21

I have a staging Rails site up that's running on MySQL 5.0.32-Debian.

On this particular site, all of my tables are using utf8 / utf8_general_ci encoding.

Inside that database, I have some data that looks like so:

mysql> select * from currency_types limit 1,10;
+------+-----------------+---------+
| code | name            | symbol  |
+------+-----------------+---------+
| CAD  | Canadian Dollar | $       |
| CNY  | Chinese Yuan    | å…ƒ     |
| EUR  | Euro            | €     |
| GBP  | Pound           | £      |
| INR  | Indian Rupees   | ₨     |
| JPY  | Yen             | ¥      |
| MXN  | Mexican Peso    | $       |
| USD  | US Dollar       | $       |
| PHP  | Philippine Peso | ₱     |
| DKK  | Denmark Kroner  | kr      |
+------+-----------------+---------+

Here's the issue I'm having

On staging (with the db and Rails site running on the debian box), the characters for symbols are appearing correctly when displayed from Rails. For instance, the Chinese Yuan is appearing as 元 in my browser, not å…ƒ as it shows inside the database.

When I download that data to my local OS X development machine and run the db and Rails locally, I see the representation from inside the DB (å…ƒ) on my browser, not the character 元 as I see in staging.

Debugging I've done

I've ensured all headers for Content-Type are coming back as utf8 from each webserver (local, staging).

My local mysql server and the staging server are both setup to use utf8 as the default charset. I'm using "set names 'utf8'" before I make any calls.

I can even connect to my staging db from my OS X Rails host, and I still see the characters å…ƒ representing the yuan. I'm guessing then, perhaps there's an issue with my mysql local client, but I can't figure out what the issue is.

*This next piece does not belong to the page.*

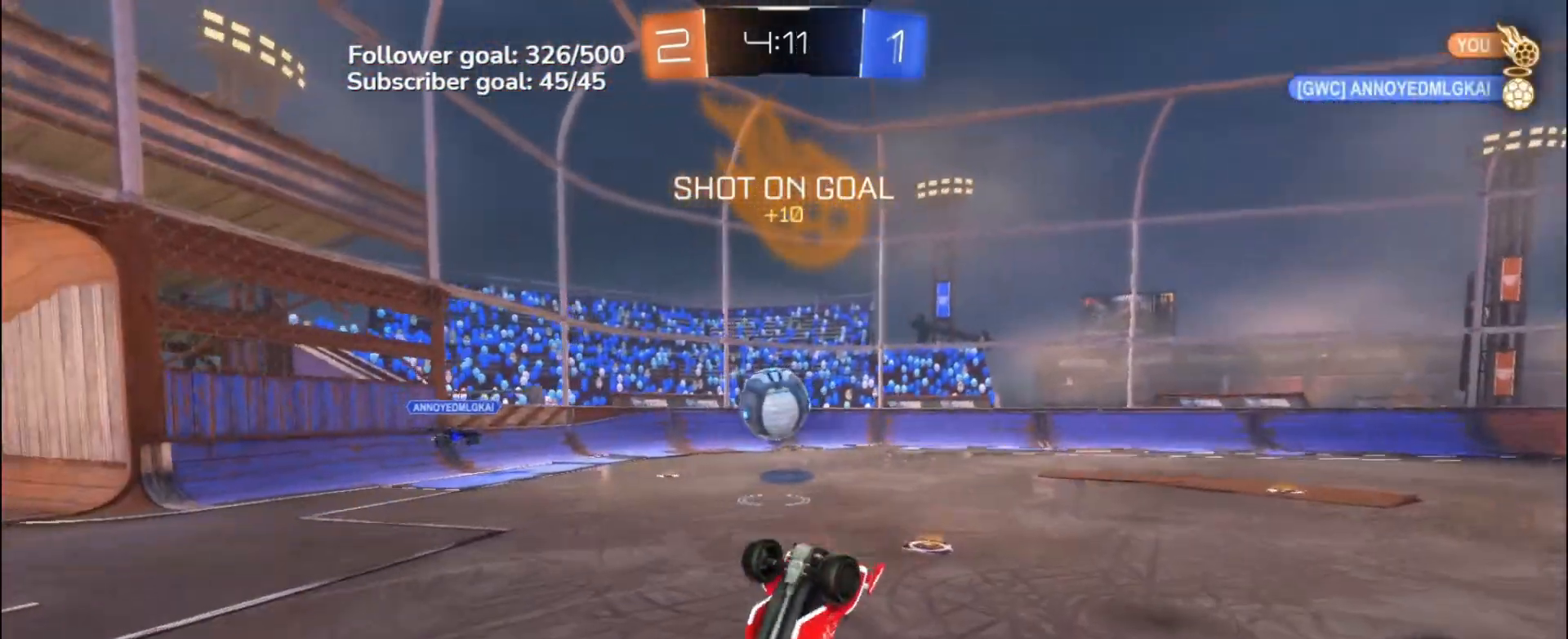
{"buttons": ["R2"], "left_stick": "center", "events": [[250, "left_stick", "center"], [283, "R2", "down"]]}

Perhaps this might lend a clue

To make it even more confusing, if I paste the character 元 into the db on my local machine, I see that in the web browser fine. --- YET if I paste that same character into my staging db, I get a ? mark in it's place on the page from my staging Rails site.

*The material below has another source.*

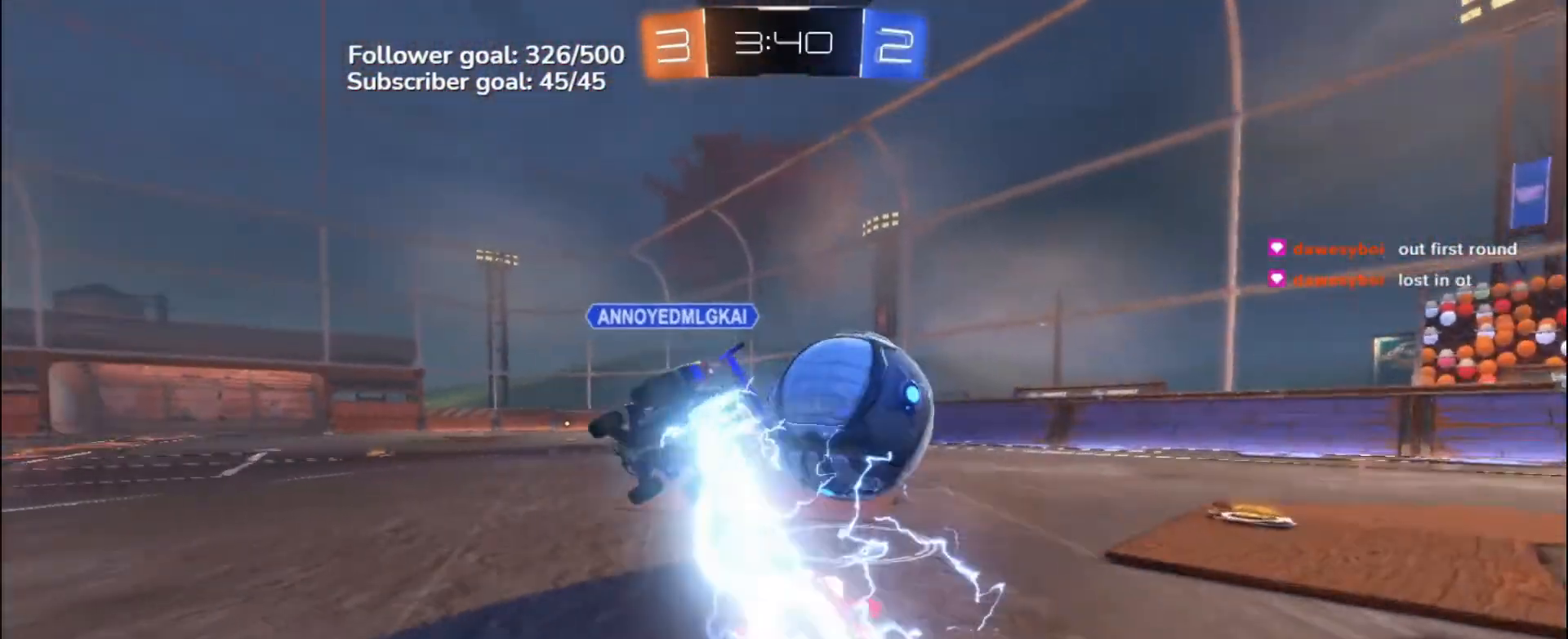
{"buttons": ["B", "R2"], "left_stick": "center", "events": [[50, "left_stick", "right"], [167, "left_stick", "center"], [400, "L2", "down"], [483, "L2", "up"]]}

Also, locally on my OS X rails machine if I use "set names 'latin1'" before my queries, the characters all come back properly. I did have these tables set as latin1 before - could this be the issue?

Someone please help me out here, I'm going crazy trying to figure out what's wrong!

mat
  • 12,943
  • 5
  • 39
  • 44
Subimage
  • 4,393
  • 3
  • 24
  • 18

7 Answers7

29

AHA! Seems I had some table information encoded in latin1 before, and stupidly changed the databases to utf8 without converting.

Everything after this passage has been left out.